Moments from a Wedding

Recently, I was at my first wedding in two years, oddly enough at the same location as the last one - which is pretty cool because it is on a lake surrounded by mountains. There are moments when I am not so caught up in the party inside my head, when I get to hear and see moments of grace. This was one of those nights and...

I heard a 4-year-old boy ask, "When are they going to Kiss?"

I met an Iranian woman who has only been in the U.S. a year and is making a career as a photographer, that, through broken english, said profoundly and intricately more about the Art of pictures in ten-minutes than books have said over a lifetime.

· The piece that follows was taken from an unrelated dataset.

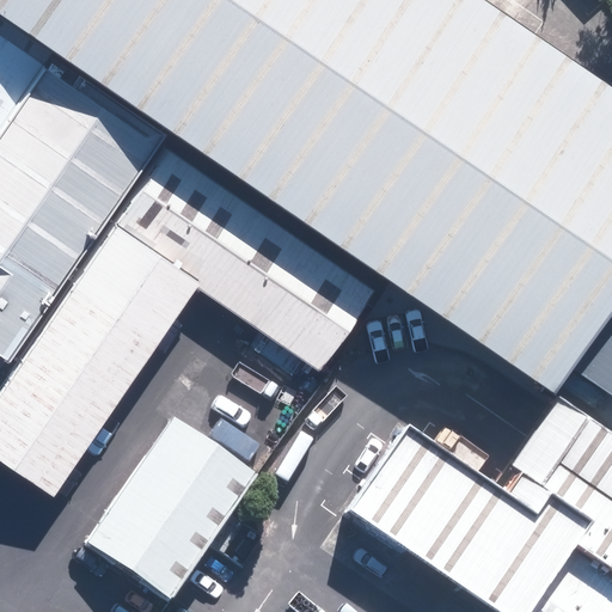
[(611,81),(493,0),(0,0),(0,14),(555,393),(573,367),(611,395),(611,81)]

I saw the face of Redemption as two jr. high sweethearts with 20 years of painful and adventurous story behind them exchanged vows for the first time and it made more sense than any other marriage I've seen.

I heard from a man I've known from a distance as he talked of not ever having a context for the idea of God as Father (since he never knew his dad) and how surprised he is at how God meets him in ways He will be seen most.

I heard a dad's deep gratitude and pride as he talked about his son, the Groom, and how he saw so much redemption in the evening's celebration; having watched his son go through a previous marriage that ended in a heart-wrenching divorce - what divorce isn't heart-wrenching? They were the words of a dad that knows his son knows full well what he is getting into and stood beside him as his Best Man, as if to say "I believe in you and your heart, that's why I am here, son."

I watched that 4-year-old boy dance with uninhibited abandon and style surrounded by adults making us all understand what it means to dance in the first place.

And morning came too early but not without rainfalls of gratitude for all that I saw, and all I heard, for being reminded that I was a 4-year-old-boy once, born with the same kind of reckless abandon, that I still am that boy in so many good ways; that redemption isn't just some battered old religious word because it is far too brilliant to be contained religiously; that I met an Iranian photographer, a fatherless man, a gently proud father; And weddings sometimes pinch a corner of reality, peeling it back to show what's on the Other side of the Sun.